◆ Task prompt:
For the entries below, repeat exactly each line starting with the one that contains "Ölümü de, Heykeli de Olay Oldu." and going on through the one that contains "Weckerwerk. Dreiteilig geprägtes", and no others.
______________________________
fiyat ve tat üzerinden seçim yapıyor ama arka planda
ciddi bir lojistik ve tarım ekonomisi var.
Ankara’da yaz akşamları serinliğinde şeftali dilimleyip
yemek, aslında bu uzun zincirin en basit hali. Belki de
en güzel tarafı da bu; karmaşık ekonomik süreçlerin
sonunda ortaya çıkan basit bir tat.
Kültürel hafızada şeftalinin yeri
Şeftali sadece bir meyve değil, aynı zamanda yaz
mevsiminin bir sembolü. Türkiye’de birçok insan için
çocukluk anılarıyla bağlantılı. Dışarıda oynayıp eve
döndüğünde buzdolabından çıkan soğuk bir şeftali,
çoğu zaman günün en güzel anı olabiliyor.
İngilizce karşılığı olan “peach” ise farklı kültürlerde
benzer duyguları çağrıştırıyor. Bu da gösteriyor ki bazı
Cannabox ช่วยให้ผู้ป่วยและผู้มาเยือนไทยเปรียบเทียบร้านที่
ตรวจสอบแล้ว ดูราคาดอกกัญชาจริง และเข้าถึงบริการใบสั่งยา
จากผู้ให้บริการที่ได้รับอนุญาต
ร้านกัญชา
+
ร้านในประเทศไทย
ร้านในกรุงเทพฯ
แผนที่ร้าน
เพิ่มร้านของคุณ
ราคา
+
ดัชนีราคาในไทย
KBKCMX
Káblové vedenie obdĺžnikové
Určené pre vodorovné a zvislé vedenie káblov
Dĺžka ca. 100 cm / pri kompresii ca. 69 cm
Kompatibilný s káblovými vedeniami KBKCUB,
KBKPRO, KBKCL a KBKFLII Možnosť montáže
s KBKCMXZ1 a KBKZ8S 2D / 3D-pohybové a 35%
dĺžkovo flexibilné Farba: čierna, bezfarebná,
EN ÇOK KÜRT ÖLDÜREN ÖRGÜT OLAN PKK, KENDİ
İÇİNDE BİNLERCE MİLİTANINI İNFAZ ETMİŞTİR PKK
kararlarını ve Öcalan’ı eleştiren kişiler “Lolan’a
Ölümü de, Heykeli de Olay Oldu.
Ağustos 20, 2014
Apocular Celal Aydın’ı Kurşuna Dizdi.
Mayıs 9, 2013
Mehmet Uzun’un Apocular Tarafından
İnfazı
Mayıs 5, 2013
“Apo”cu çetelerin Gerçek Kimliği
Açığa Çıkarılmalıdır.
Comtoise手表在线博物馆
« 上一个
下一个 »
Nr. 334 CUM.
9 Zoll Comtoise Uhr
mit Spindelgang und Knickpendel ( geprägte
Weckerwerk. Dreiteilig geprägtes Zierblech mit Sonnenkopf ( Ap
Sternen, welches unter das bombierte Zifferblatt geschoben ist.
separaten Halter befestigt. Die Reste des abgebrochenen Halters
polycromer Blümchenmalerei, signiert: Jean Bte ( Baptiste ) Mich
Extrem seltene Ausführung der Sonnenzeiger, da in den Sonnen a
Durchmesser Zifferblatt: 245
______________________________
◆ Response area:
Ölümü de, Heykeli de Olay Oldu.
Ağustos 20, 2014
Apocular Celal Aydın’ı Kurşuna Dizdi.
Mayıs 9, 2013
Mehmet Uzun’un Apocular Tarafından
İnfazı
Mayıs 5, 2013
“Apo”cu çetelerin Gerçek Kimliği
Açığa Çıkarılmalıdır.
Comtoise手表在线博物馆
« 上一个
下一个 »
Nr. 334 CUM.
9 Zoll Comtoise Uhr
mit Spindelgang und Knickpendel ( geprägte
Weckerwerk. Dreiteilig geprägtes Zierblech mit Sonnenkopf ( Ap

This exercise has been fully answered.